Mercury's deposit-driven revenue model

Diving deeper into

Mercury

Company Report
Mercury is a neobank that provides business banking services to startups and tech companies, generating revenue through three primary channels.
Analyzed 4 sources

Mercury’s core economic engine is not checking accounts, it is concentrated startup cash balances. The product is free because the real money starts after a customer raises capital, parks millions in an operating account, and Mercury sweeps those deposits to partner banks that share the yield back.

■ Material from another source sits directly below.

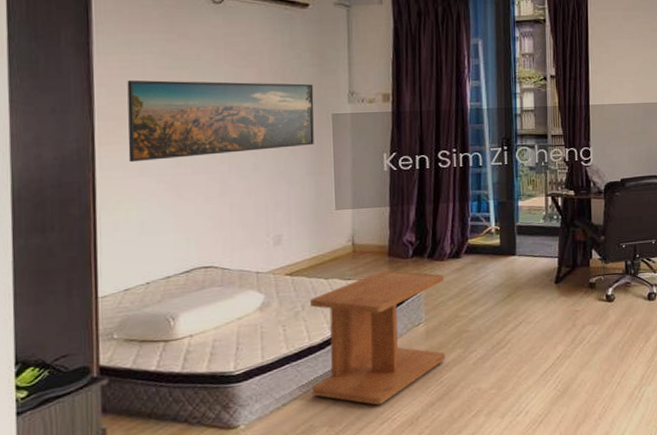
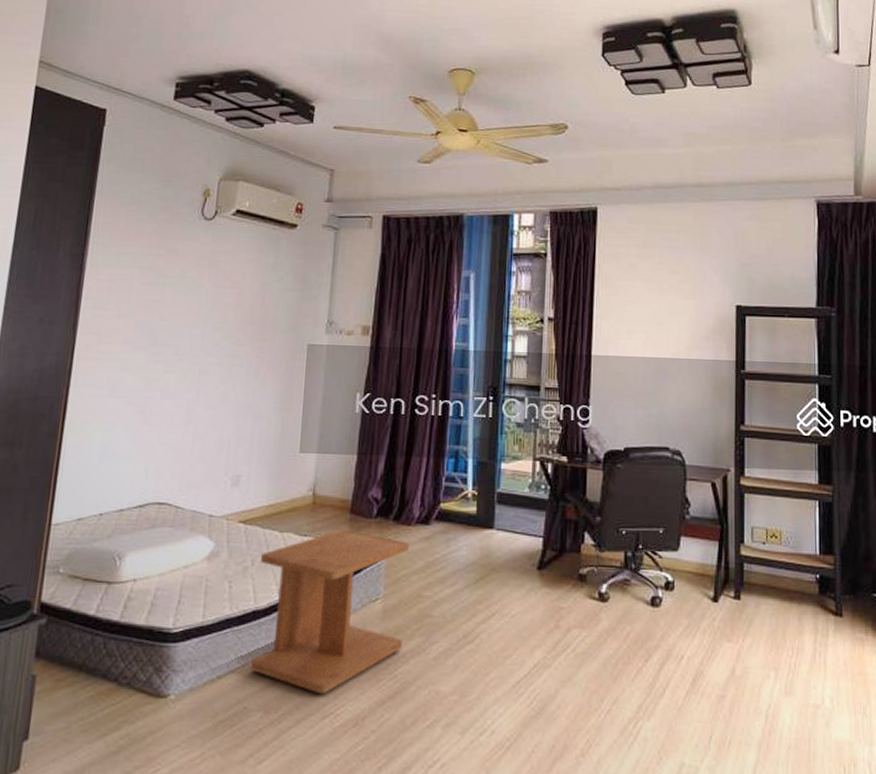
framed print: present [127,79,315,163] -> none [102,294,292,381]

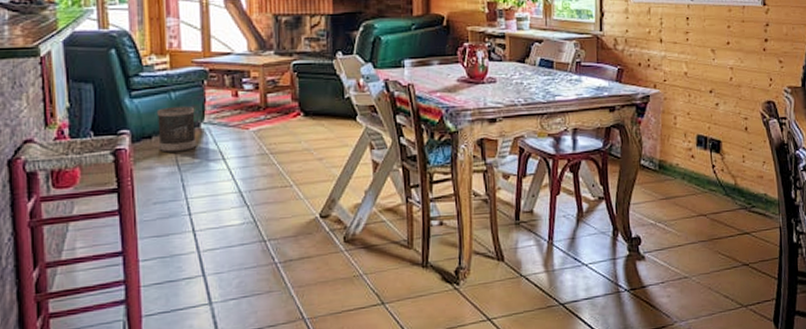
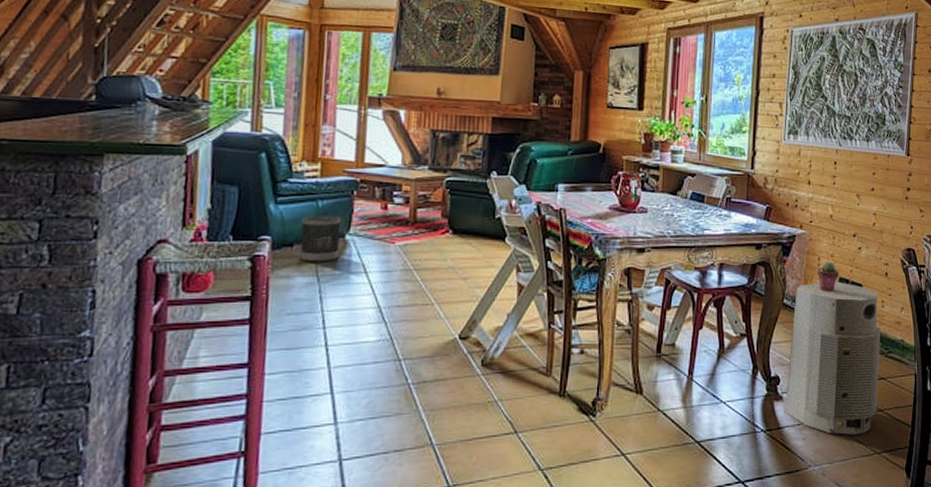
air purifier: none [646,140,743,290] -> present [783,282,881,435]
potted succulent: none [673,120,697,150] -> present [816,262,839,292]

That makes Mercury closer to a software distribution layer for bank balance sheets than to a traditional lender, and it explains why deposit growth has been so powerful for revenue.

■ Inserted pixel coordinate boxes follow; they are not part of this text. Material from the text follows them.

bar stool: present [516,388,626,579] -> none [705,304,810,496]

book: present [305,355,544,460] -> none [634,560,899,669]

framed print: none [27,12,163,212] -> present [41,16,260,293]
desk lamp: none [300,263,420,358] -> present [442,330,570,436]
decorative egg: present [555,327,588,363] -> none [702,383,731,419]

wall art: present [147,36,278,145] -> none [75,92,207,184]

  • The revenue stack has historically included four lines, deposit revenue share, card interchange, wire and FX fees, and venture debt participation. In newer reporting, the business is framed around three primary streams because deposit yield dominates, while fee and software lines are still smaller contributors.
  • Mercury works especially well with venture backed startups because those companies often raise cash long before they spend it. A startup that closes a $10M round may keep most of that money idle for months, which creates a large, low cost deposit base that Mercury can monetize without taking lending risk itself.
  • This is the main difference versus Ramp and Brex. Ramp built around spend software and bill pay, and Brex has a much larger interchange and SaaS mix. Mercury is more rate sensitive because its economics are tied more directly to deposit balances and the yield earned on them.

Going forward, Mercury is heading toward a broader finance stack layered on top of deposits, with cards, treasury, workflow software, and lending all designed to make the bank account harder to leave. If it keeps turning startup cash into a durable distribution advantage, it can deepen from a banking app into the default financial hub for venture backed companies.